TASK INSTRUCTIONS:
The data below contains pictures, which are to be skipped; the lines starting at the line with "info@artealicia.com y le" and ending at the line with "Hebben we hier" are to be output exactly, both ends included.

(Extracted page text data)
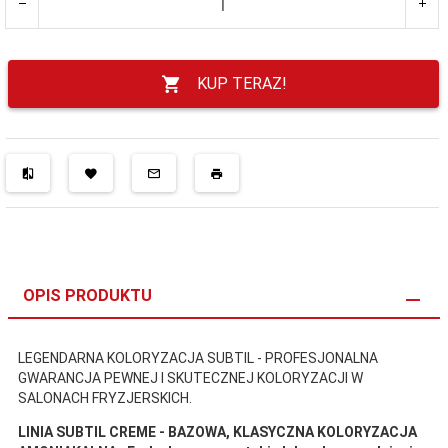
KUP TERAZ!
OPIS PRODUKTU
LEGENDARNA KOLORYZACJA SUBTIL - PROFESJONALNA
GWARANCJA PEWNEJ I SKUTECZNEJ KOLORYZACJI W
SALONACH FRYZJERSKICH.
LINIA SUBTIL CREME - BAZOWA, KLASYCZNA KOLORYZACJA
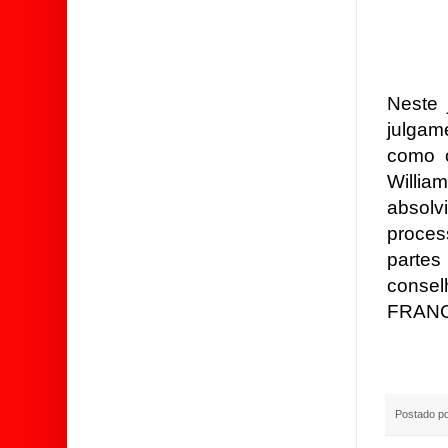
Neste 
julgam
como o
Willia
absol
proce
parte
consel
FRANC
Postado p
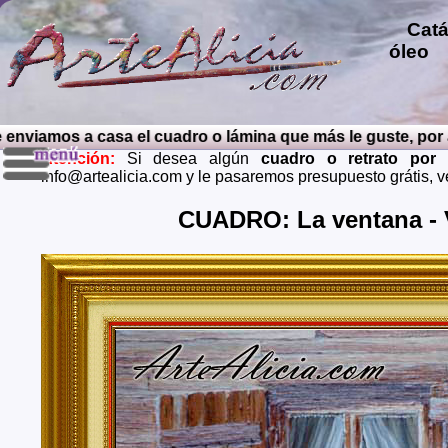
Catál
óleo
p
repro
pintu
diver
nviamos a casa el cuadro o lámina que más le guste, por ag
pintu
Atención:
Si desea algún
cuadro o retrato por
perso
info@artealicia.com y le pasaremos presupuesto grátis, 
carbon
mendi
CUADRO: La ventana -
grátis
Envios 
Almeria
Barcel
Castell
Cuenca,
Huelva,
Madrid,
Palenci
Cruz de
Teruel,
Zaragoz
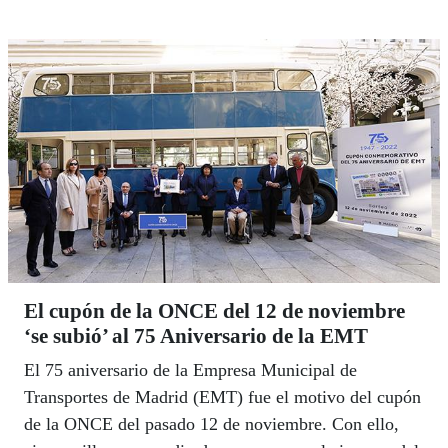
El cupón de la ONCE del 12 de noviembre
‘se subió’ al 75 Aniversario de la EMT
El 75 aniversario de la Empresa Municipal de
Transportes de Madrid (EMT) fue el motivo del cupón
de la ONCE del pasado 12 de noviembre. Con ello,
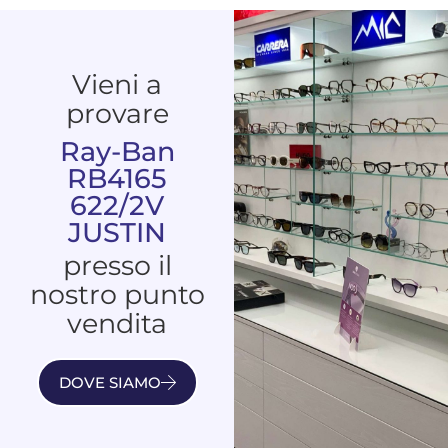
Vieni a
provare
Ray-Ban
RB4165
622/2V
JUSTIN
presso il
nostro punto
vendita
DOVE SIAMO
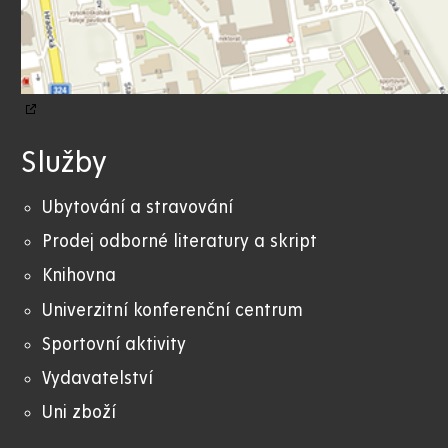
Služby
Ubytování a stravování
Prodej odborné literatury a skript
Knihovna
Univerzitní konferenční centrum
Sportovní aktivity
Vydavatelství
Uni zboží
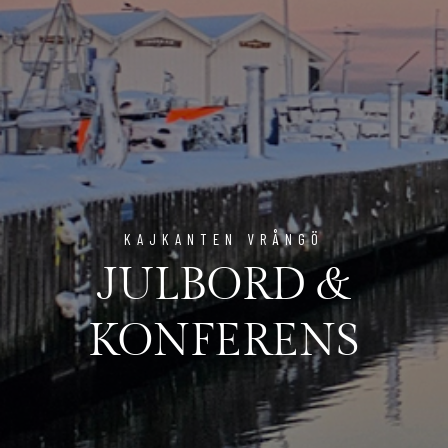
KAJKANTEN VRÅNGÖ
JULBORD &
KONFERENS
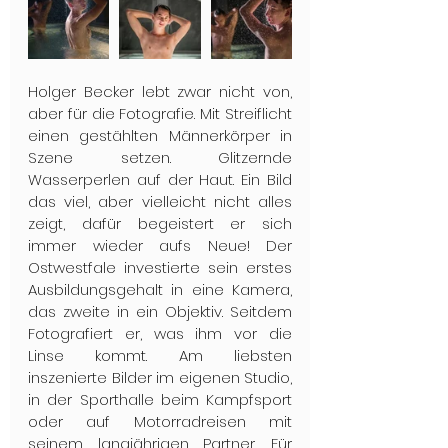
Holger Becker lebt zwar nicht von, 
aber für die Fotografie. Mit Streiflicht 
einen gestählten Männerkörper in 
Szene setzen. Glitzernde 
Wasserperlen auf der Haut. Ein Bild 
das viel, aber vielleicht nicht alles 
zeigt, dafür begeistert er sich 
immer wieder aufs Neue! Der 
Ostwestfale investierte sein erstes 
Ausbildungsgehalt in eine Kamera, 
das zweite in ein Objektiv. Seitdem 
Fotografiert er, was ihm vor die 
Linse kommt. Am liebsten 
inszenierte Bilder im eigenen Studio, 
in der Sporthalle beim Kampfsport 
oder auf Motorradreisen mit 
seinem langjährigen Partner. Für 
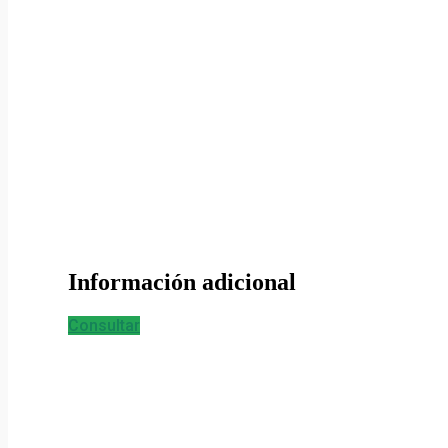
Información adicional
Consultar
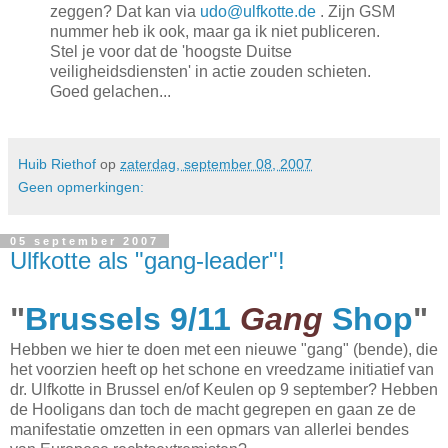
zeggen? Dat kan via
udo@ulfkotte.de
. Zijn GSM
nummer heb ik ook, maar ga ik niet publiceren.
Stel je voor dat de 'hoogste Duitse
veiligheidsdiensten' in actie zouden schieten.
Goed gelachen...
Huib Riethof
op
zaterdag, september 08, 2007
Geen opmerkingen:
05 september 2007
Ulfkotte als "gang-leader"!
"
Brussels 9/11
Gang
Shop
"
Hebben we hier te doen met een nieuwe "gang" (bende), die
het voorzien heeft op het schone en vreedzame initiatief van
dr. Ulfkotte in Brussel en/of Keulen op 9 september? Hebben
de Hooligans dan toch de macht gegrepen en gaan ze de
manifestatie omzetten in een opmars van allerlei bendes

PROBLEM SOLUTION:
info@artealicia.com y le pasaremos presupuesto grátis, 
carbon
mendi
CUADRO: La ventana -
grátis
Envios 
Almeria
Barcel
Castell
Cuenca,
Huelva,
Madrid,
Palenci
Cruz de
Teruel,
Zaragoz
El cupón de la ONCE del 12 de noviembre
‘se subió’ al 75 Aniversario de la EMT
El 75 aniversario de la Empresa Municipal de
Transportes de Madrid (EMT) fue el motivo del cupón
de la ONCE del pasado 12 de noviembre. Con ello,
Vieni a
provare
Ray-Ban
RB4165
622/2V
JUSTIN
presso il
nostro punto
vendita
DOVE SIAMO
Služby
Ubytování a stravování
Prodej odborné literatury a skript
Knihovna
Univerzitní konferenční centrum
Sportovní aktivity
Vydavatelství
Uni zboží
KAJKANTEN VRÅNGÖ
JULBORD &
KONFERENS
Holger Becker lebt zwar nicht von, 
aber für die Fotografie. Mit Streiflicht 
einen gestählten Männerkörper in 
Szene setzen. Glitzernde 
Wasserperlen auf der Haut. Ein Bild 
das viel, aber vielleicht nicht alles 
zeigt, dafür begeistert er sich 
immer wieder aufs Neue! Der 
Ostwestfale investierte sein erstes 
Ausbildungsgehalt in eine Kamera, 
das zweite in ein Objektiv. Seitdem 
Fotografiert er, was ihm vor die 
Linse kommt. Am liebsten 
inszenierte Bilder im eigenen Studio, 
in der Sporthalle beim Kampfsport 
oder auf Motorradreisen mit 
seinem langjährigen Partner. Für 
Información adicional
Consultar
zeggen? Dat kan via
udo@ulfkotte.de
. Zijn GSM
nummer heb ik ook, maar ga ik niet publiceren.
Stel je voor dat de 'hoogste Duitse
veiligheidsdiensten' in actie zouden schieten.
Goed gelachen...
Huib Riethof
op
zaterdag, september 08, 2007
Geen opmerkingen:
05 september 2007
Ulfkotte als "gang-leader"!
"
Brussels 9/11
Gang
Shop
"
Hebben we hier te doen met een nieuwe "gang" (bende), die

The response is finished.